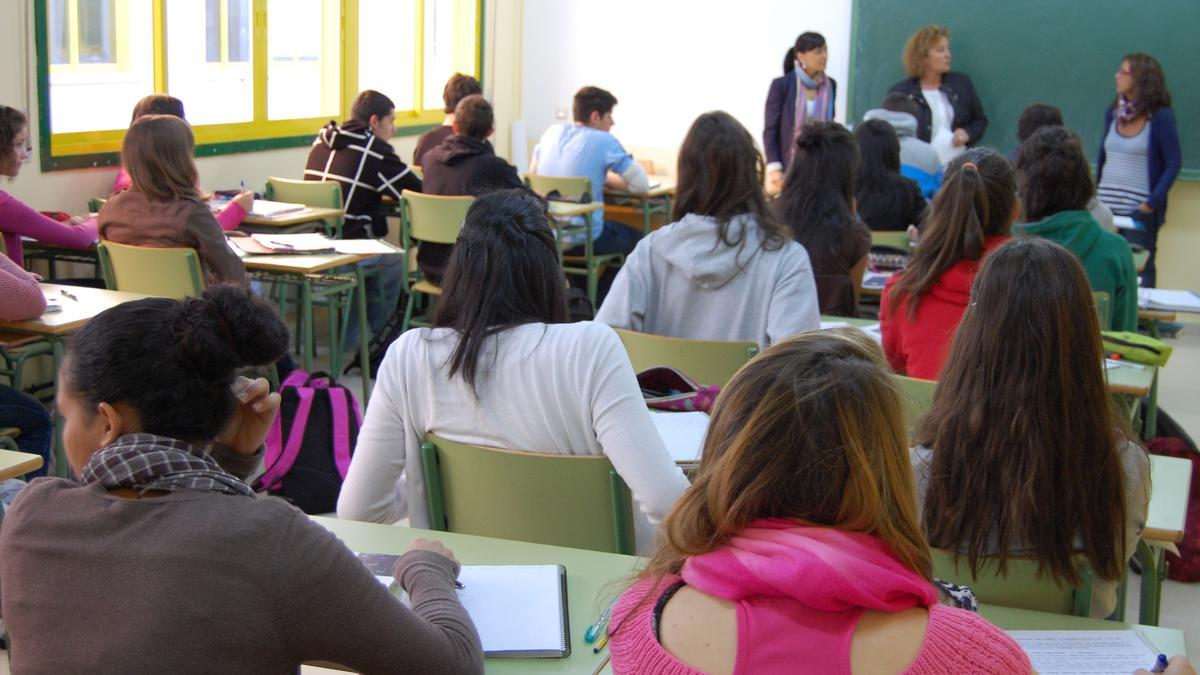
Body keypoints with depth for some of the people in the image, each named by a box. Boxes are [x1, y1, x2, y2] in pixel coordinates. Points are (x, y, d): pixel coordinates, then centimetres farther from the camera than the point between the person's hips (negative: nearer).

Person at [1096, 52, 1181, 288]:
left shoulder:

(The problem)
Give back the data exactly. Skip any images.

(Result of the task)
Body keypoints with depth for some of the people in the image, each named by a box. Boxes are [x1, y1, x2, y2] in pixel coordinates. Points are (x, y, d): pixel coordinates, then centimetres farther from the camera than the point between the person's hips (negative: nearer).

Person at [1096, 52, 1181, 288]:
left shoulder:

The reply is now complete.